Copy out verbatim the lines of the rows below that begin with the line containing "genus: Trifolium" and end with the line containing "locality: Stanford Boiver's Ranch", both included.

Entries from a dataset –
........
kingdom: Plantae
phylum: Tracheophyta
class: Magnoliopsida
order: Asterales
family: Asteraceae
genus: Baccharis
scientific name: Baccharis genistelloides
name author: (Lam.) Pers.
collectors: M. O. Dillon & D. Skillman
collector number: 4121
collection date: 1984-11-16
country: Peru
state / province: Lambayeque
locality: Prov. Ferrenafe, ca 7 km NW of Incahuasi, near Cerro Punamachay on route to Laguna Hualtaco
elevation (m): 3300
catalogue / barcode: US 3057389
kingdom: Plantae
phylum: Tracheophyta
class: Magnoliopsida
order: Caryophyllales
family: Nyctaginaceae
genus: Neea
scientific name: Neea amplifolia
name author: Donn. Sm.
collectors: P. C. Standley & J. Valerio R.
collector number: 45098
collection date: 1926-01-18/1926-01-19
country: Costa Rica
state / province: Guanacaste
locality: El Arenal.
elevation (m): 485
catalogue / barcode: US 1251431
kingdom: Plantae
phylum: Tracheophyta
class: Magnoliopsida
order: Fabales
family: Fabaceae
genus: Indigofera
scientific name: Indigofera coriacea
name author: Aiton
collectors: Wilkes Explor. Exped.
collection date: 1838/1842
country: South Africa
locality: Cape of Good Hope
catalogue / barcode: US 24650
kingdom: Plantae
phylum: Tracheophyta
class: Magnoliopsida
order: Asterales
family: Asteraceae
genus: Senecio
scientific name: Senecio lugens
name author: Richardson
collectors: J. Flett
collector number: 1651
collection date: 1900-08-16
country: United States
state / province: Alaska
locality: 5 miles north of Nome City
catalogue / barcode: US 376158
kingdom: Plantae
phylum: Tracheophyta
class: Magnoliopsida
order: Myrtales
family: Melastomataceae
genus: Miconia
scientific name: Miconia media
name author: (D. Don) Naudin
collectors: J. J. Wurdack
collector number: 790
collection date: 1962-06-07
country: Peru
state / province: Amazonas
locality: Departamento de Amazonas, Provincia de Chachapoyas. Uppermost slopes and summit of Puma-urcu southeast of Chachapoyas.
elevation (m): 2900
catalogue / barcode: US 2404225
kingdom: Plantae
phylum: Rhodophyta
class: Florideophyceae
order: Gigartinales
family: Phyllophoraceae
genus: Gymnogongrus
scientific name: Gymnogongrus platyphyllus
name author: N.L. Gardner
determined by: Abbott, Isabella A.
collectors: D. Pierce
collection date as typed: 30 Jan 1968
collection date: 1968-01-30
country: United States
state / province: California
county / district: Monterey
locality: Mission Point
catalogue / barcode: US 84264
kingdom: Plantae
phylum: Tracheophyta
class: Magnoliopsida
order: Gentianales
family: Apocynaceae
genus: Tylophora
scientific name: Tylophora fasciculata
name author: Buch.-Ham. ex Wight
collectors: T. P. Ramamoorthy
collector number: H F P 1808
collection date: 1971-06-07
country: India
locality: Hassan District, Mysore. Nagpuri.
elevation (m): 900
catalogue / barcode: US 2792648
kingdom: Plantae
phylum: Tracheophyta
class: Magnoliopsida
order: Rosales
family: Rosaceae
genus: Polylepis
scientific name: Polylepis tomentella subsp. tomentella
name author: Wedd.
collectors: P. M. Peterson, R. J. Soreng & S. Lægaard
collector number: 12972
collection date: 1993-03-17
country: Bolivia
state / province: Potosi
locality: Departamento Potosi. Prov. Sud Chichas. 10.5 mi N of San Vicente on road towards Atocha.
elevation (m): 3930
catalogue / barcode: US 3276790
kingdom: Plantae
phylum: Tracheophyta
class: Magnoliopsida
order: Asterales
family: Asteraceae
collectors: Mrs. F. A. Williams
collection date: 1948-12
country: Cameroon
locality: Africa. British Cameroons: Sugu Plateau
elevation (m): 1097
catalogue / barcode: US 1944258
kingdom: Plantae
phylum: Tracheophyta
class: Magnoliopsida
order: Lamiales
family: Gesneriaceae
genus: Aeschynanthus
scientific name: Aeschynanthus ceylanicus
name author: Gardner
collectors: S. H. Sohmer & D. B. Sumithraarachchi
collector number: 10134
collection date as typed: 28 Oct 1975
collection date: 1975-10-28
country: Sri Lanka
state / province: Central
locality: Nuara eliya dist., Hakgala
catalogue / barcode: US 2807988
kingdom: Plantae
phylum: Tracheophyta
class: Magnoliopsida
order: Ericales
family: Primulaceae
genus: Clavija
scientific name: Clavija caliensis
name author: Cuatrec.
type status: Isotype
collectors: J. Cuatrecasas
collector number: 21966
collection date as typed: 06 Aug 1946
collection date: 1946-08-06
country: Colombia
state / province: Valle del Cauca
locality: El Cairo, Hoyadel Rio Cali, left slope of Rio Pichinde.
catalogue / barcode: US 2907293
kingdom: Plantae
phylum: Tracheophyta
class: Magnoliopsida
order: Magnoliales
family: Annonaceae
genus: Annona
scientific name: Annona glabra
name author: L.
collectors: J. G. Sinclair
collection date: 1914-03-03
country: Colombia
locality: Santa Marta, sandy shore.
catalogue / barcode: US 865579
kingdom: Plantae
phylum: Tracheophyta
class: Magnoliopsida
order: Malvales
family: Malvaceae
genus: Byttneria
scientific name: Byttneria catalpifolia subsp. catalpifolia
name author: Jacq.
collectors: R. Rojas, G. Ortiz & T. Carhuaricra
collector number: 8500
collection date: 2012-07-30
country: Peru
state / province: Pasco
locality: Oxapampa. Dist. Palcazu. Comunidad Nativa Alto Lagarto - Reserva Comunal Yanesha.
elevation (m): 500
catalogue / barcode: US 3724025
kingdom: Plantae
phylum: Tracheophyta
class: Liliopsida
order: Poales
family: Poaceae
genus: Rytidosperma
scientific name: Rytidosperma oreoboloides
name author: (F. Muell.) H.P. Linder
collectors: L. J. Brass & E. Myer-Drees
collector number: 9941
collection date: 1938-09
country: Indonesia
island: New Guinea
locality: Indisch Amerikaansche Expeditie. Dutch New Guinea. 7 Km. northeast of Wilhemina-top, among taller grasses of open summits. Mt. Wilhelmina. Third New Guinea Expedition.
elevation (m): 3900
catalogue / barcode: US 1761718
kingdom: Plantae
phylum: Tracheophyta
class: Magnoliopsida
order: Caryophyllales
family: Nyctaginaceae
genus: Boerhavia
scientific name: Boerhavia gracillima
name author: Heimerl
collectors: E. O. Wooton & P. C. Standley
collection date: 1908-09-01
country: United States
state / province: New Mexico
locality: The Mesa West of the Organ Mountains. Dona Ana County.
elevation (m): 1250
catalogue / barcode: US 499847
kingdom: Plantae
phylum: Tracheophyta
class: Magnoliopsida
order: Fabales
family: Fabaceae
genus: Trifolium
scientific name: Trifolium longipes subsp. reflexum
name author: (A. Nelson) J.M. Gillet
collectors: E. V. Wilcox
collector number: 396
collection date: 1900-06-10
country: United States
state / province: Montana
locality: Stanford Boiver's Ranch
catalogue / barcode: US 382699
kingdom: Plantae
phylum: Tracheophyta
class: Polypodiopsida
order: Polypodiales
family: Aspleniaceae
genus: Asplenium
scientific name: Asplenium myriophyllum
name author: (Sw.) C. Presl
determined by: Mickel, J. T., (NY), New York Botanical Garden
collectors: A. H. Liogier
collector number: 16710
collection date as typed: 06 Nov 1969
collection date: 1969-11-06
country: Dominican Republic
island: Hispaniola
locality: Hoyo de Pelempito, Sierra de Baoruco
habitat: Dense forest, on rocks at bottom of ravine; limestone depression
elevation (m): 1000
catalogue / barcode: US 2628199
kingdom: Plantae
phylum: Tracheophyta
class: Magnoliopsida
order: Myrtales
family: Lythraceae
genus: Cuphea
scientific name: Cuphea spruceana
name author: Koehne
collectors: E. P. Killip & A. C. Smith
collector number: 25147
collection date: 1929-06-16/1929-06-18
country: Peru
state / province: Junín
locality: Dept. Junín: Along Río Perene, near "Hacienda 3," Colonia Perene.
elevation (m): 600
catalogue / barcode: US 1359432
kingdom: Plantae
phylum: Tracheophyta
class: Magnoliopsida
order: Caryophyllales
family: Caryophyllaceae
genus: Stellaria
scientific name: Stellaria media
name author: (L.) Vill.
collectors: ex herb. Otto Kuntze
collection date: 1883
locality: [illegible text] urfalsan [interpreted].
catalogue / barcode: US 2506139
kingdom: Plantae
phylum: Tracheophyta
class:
........
Solution to this problem –
genus: Trifolium
scientific name: Trifolium longipes subsp. reflexum
name author: (A. Nelson) J.M. Gillet
collectors: E. V. Wilcox
collector number: 396
collection date: 1900-06-10
country: United States
state / province: Montana
locality: Stanford Boiver's Ranch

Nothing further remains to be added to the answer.